[PROBLEM DESCRIPTION]:
Each line of the listing below that includes "axis" should be reported.

[RECORDS FOR THE TASK]:

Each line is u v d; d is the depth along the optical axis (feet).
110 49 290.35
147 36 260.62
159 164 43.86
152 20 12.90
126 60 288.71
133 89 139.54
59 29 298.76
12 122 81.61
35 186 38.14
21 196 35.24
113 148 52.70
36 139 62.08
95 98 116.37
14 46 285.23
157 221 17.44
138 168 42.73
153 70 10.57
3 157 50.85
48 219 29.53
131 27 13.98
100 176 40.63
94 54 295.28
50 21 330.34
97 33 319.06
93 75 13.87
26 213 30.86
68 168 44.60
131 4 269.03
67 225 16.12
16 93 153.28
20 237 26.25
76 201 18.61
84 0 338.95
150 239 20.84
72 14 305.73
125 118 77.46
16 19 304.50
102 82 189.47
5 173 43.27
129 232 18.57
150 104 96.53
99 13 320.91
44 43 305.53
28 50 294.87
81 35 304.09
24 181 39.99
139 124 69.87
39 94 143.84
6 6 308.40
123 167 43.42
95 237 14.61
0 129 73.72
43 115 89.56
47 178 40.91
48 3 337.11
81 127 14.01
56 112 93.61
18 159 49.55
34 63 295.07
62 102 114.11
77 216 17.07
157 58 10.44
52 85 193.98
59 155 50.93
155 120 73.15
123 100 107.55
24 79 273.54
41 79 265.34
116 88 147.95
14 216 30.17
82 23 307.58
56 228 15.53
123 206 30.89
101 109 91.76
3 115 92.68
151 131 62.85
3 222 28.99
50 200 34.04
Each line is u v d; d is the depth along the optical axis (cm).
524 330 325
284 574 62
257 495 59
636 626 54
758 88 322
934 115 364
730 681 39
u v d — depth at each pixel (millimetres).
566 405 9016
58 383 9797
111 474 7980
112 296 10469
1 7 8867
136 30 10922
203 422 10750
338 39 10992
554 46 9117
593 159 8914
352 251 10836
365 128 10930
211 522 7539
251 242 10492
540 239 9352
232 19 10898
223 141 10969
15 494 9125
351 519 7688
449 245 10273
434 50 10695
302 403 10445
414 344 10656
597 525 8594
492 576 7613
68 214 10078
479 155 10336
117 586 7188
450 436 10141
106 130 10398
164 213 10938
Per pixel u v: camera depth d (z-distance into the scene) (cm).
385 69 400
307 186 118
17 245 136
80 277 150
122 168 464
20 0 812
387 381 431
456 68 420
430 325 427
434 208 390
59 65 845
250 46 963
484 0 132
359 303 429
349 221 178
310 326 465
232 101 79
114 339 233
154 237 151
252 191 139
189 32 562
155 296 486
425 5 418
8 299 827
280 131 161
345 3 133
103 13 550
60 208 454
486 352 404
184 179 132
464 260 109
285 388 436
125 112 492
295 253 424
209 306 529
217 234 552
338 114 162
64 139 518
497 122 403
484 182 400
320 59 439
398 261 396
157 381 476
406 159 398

[EXERCISE OUTPUT]:
Each line is u v d; d is the depth along the optical axis (feet).
Each line is u v d; d is the depth along the optical axis (cm).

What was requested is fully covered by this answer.